-- Directive --
Could you reproduce all the entries under this sentence exactly, leaving the images aside?

Start of Supplied records

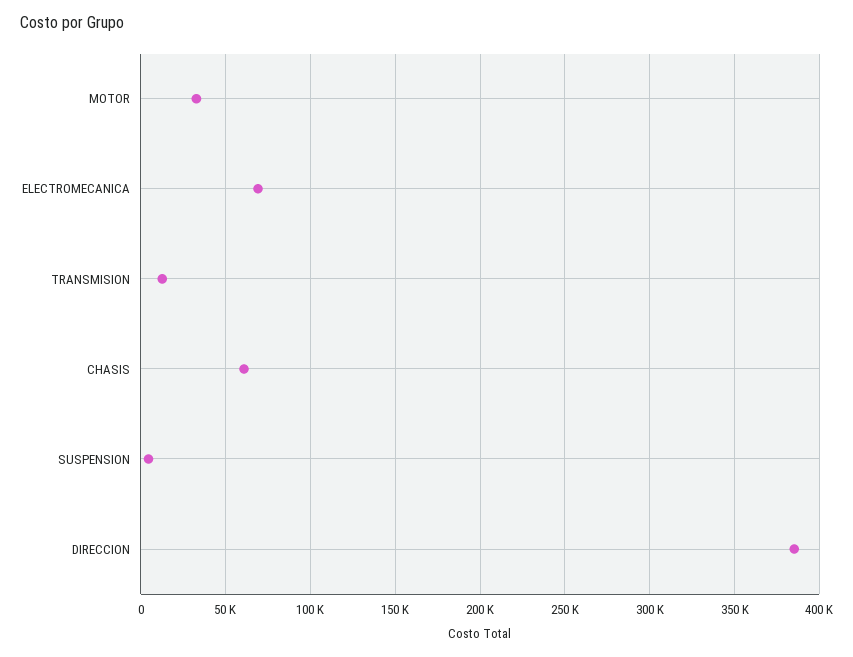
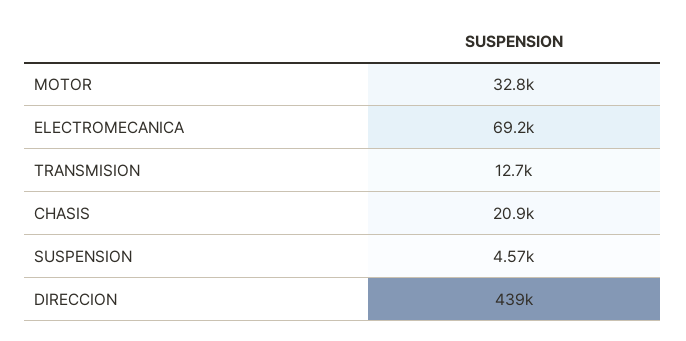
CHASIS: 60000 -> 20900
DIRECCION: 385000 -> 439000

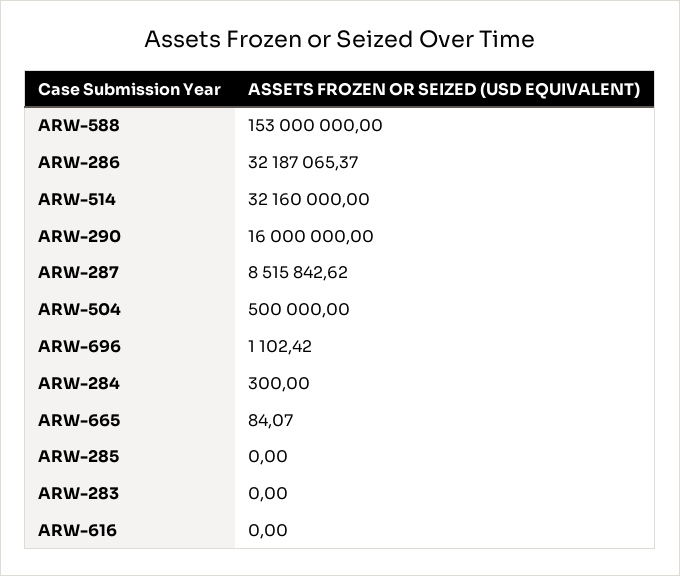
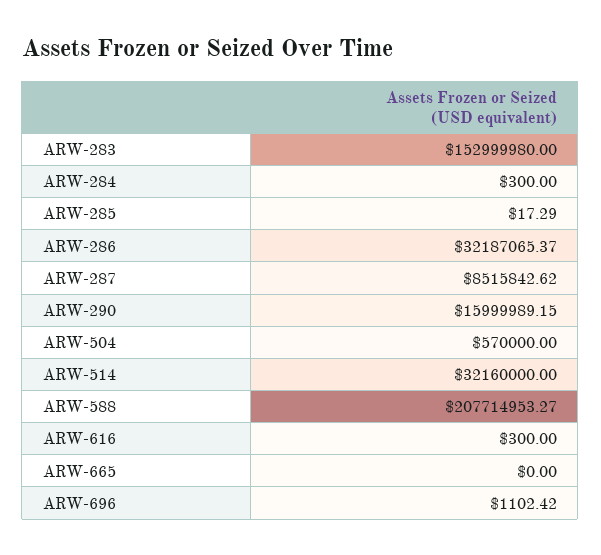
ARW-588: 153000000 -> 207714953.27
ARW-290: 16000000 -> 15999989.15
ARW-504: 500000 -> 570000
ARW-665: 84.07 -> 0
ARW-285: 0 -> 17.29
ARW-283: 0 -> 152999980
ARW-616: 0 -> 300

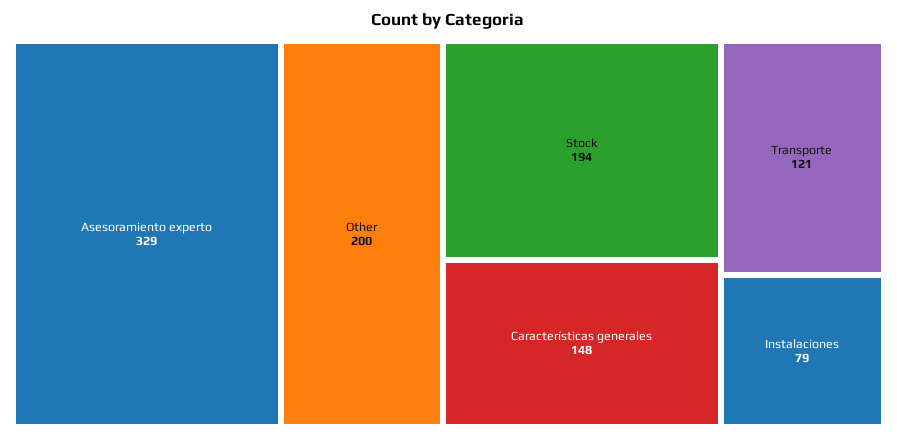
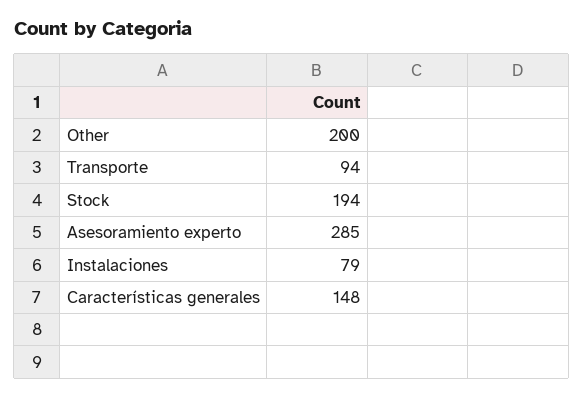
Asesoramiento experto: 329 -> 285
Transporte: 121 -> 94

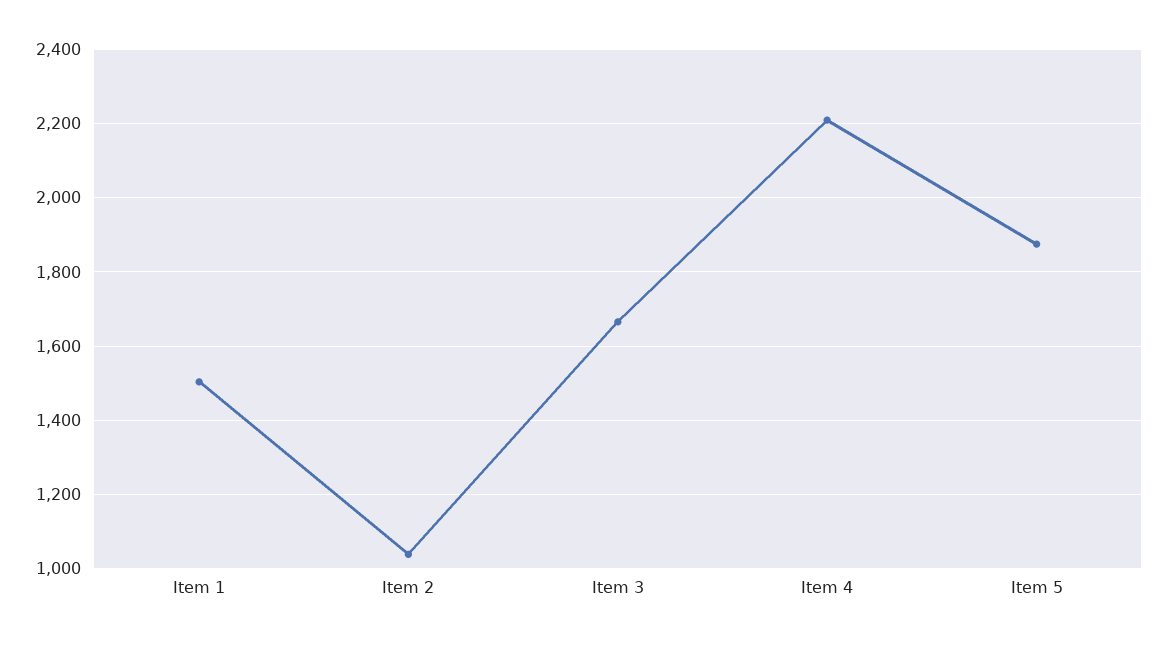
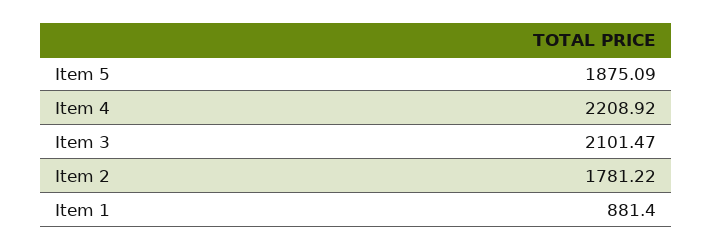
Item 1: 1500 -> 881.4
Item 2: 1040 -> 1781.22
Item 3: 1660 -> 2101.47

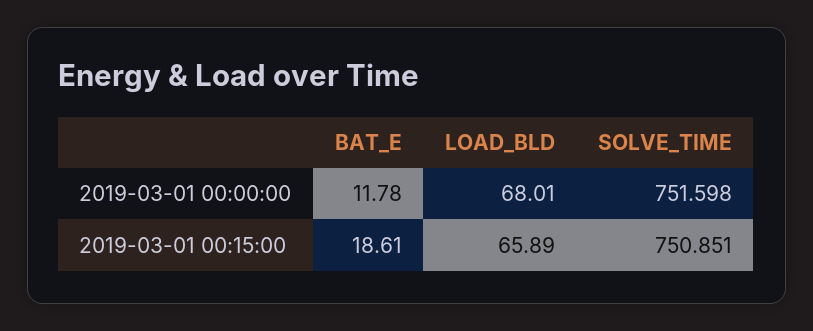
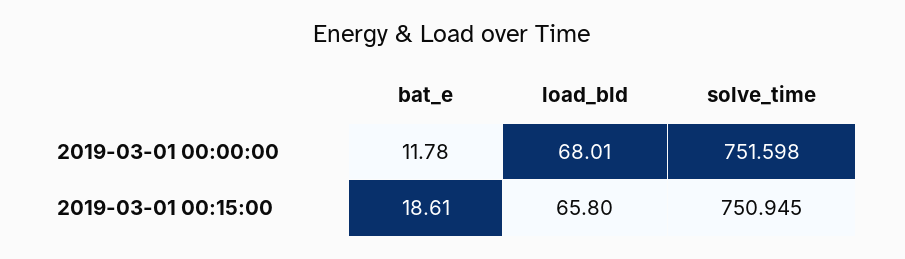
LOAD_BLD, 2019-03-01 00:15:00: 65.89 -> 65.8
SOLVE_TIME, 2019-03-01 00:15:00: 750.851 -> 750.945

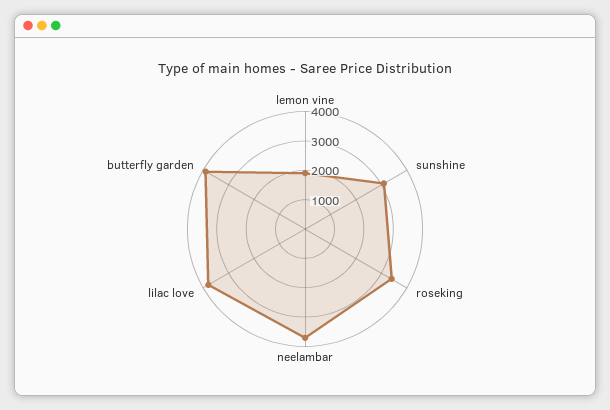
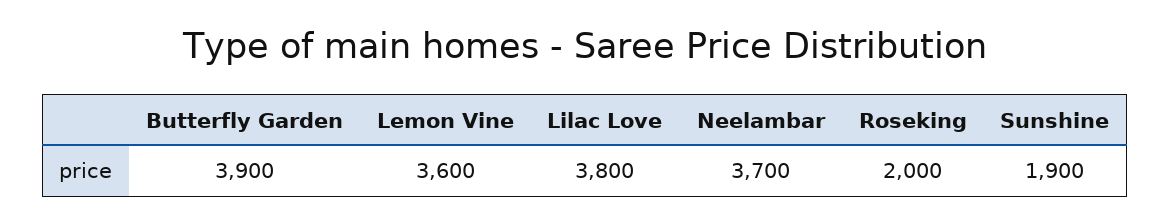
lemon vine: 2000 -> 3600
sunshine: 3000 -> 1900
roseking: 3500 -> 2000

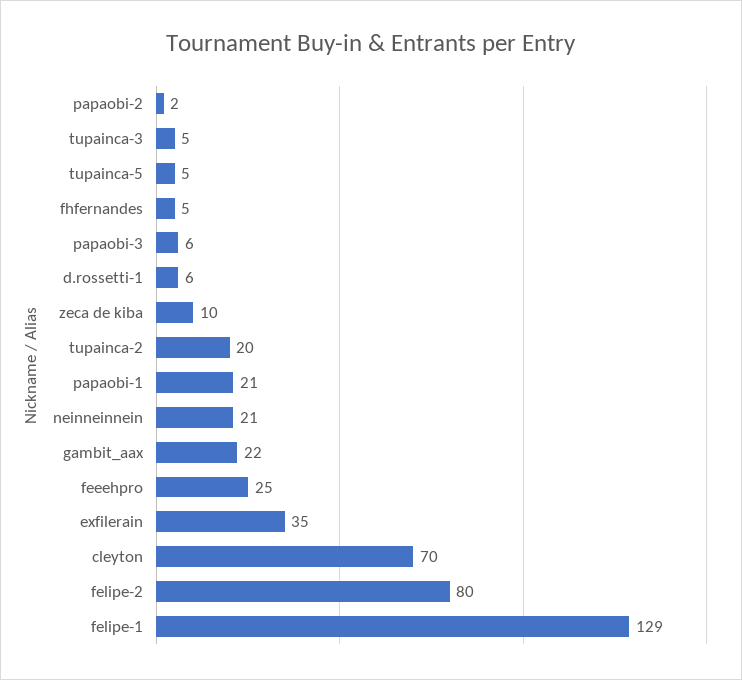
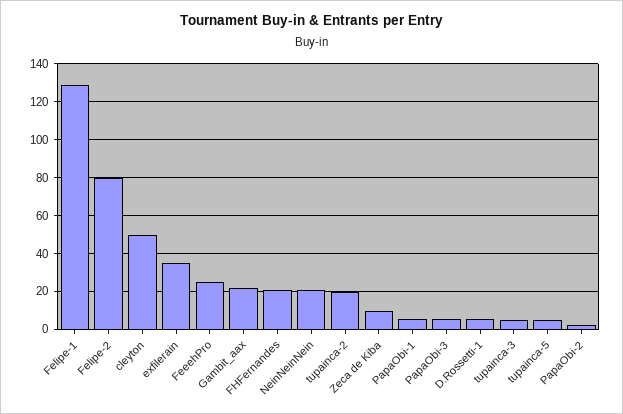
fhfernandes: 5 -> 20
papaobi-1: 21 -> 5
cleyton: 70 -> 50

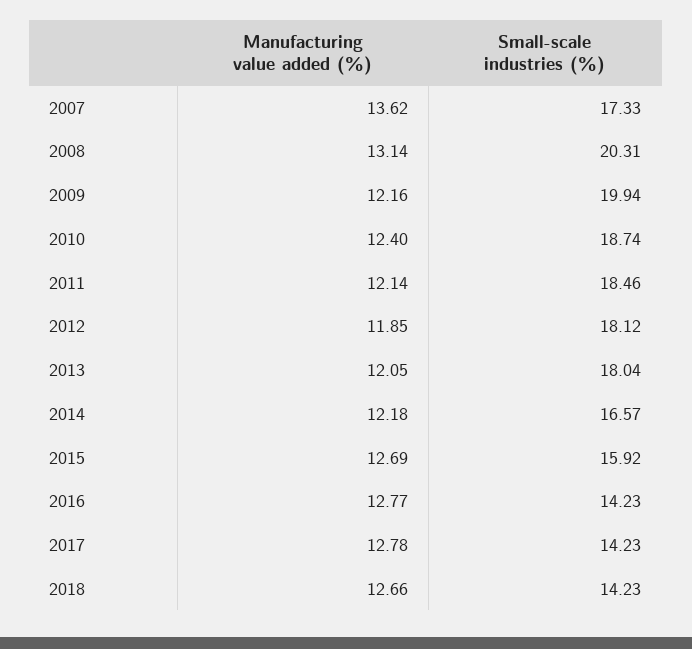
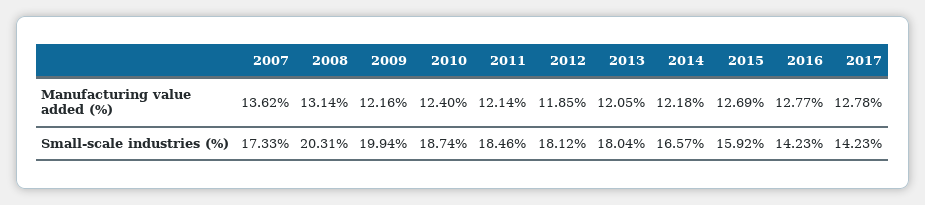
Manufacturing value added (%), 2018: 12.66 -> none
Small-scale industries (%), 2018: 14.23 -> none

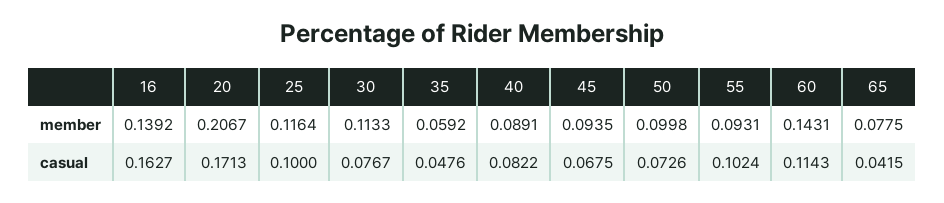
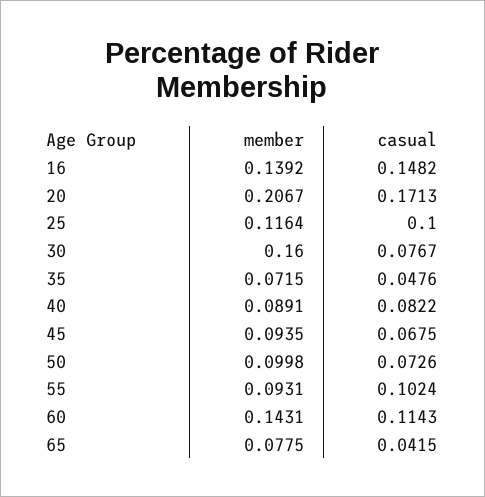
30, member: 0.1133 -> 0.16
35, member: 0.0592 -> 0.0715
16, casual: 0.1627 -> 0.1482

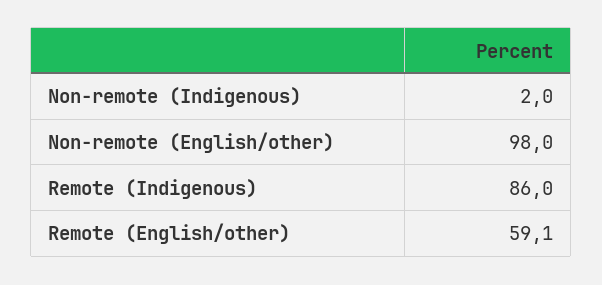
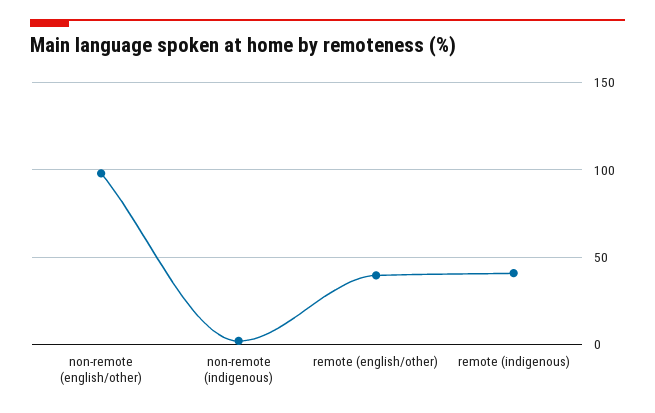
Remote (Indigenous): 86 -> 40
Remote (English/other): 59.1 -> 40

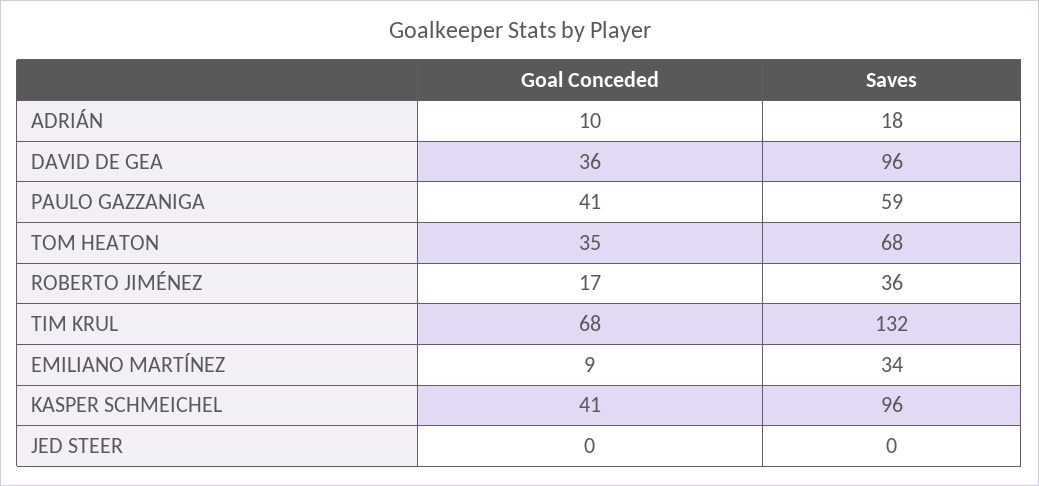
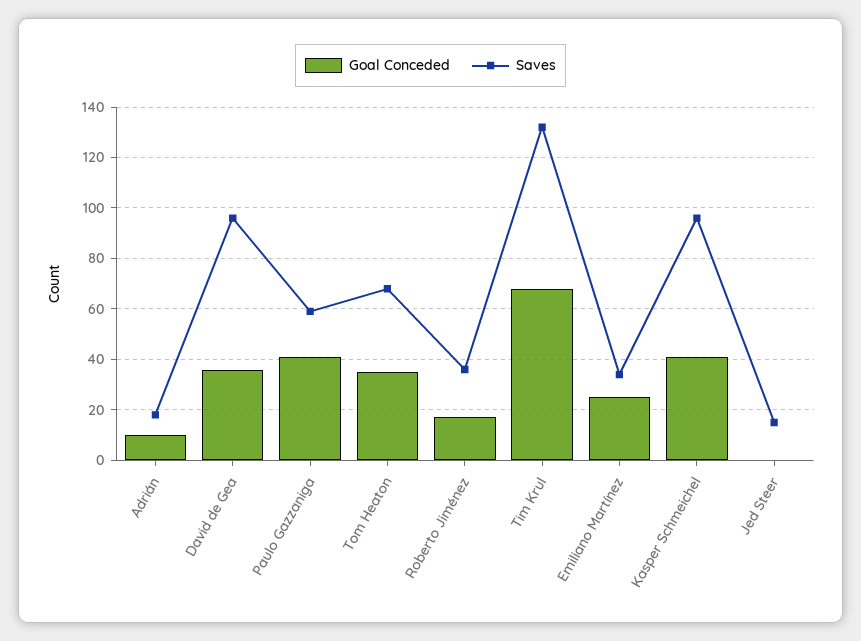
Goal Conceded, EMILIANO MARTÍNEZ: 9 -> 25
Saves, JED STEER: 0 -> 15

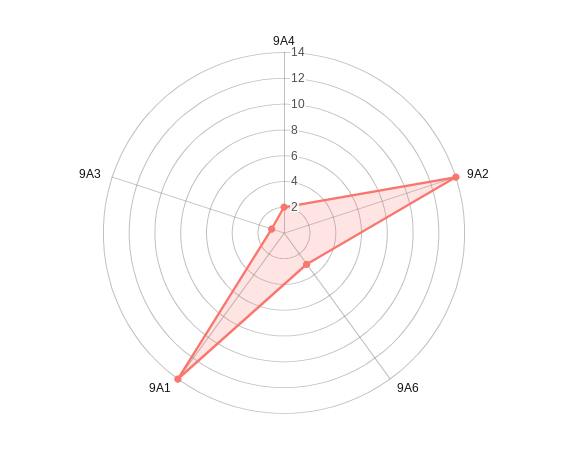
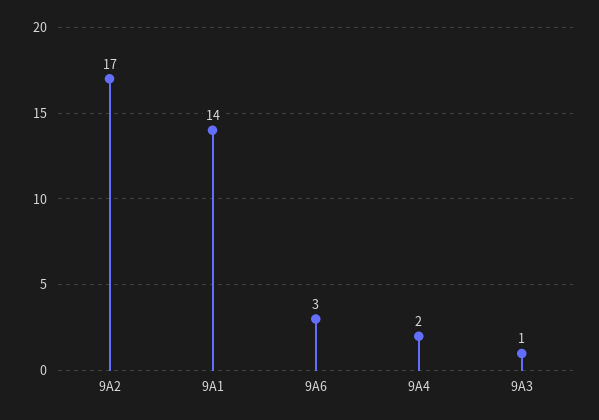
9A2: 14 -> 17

End of Supplied records

-- Task response --
CHASIS: 60000 -> 20900
DIRECCION: 385000 -> 439000

ARW-588: 153000000 -> 207714953.27
ARW-290: 16000000 -> 15999989.15
ARW-504: 500000 -> 570000
ARW-665: 84.07 -> 0
ARW-285: 0 -> 17.29
ARW-283: 0 -> 152999980
ARW-616: 0 -> 300

Asesoramiento experto: 329 -> 285
Transporte: 121 -> 94

Item 1: 1500 -> 881.4
Item 2: 1040 -> 1781.22
Item 3: 1660 -> 2101.47

LOAD_BLD, 2019-03-01 00:15:00: 65.89 -> 65.8
SOLVE_TIME, 2019-03-01 00:15:00: 750.851 -> 750.945

lemon vine: 2000 -> 3600
sunshine: 3000 -> 1900
roseking: 3500 -> 2000

fhfernandes: 5 -> 20
papaobi-1: 21 -> 5
cleyton: 70 -> 50

Manufacturing value added (%), 2018: 12.66 -> none
Small-scale industries (%), 2018: 14.23 -> none

30, member: 0.1133 -> 0.16
35, member: 0.0592 -> 0.0715
16, casual: 0.1627 -> 0.1482

Remote (Indigenous): 86 -> 40
Remote (English/other): 59.1 -> 40

Goal Conceded, EMILIANO MARTÍNEZ: 9 -> 25
Saves, JED STEER: 0 -> 15

9A2: 14 -> 17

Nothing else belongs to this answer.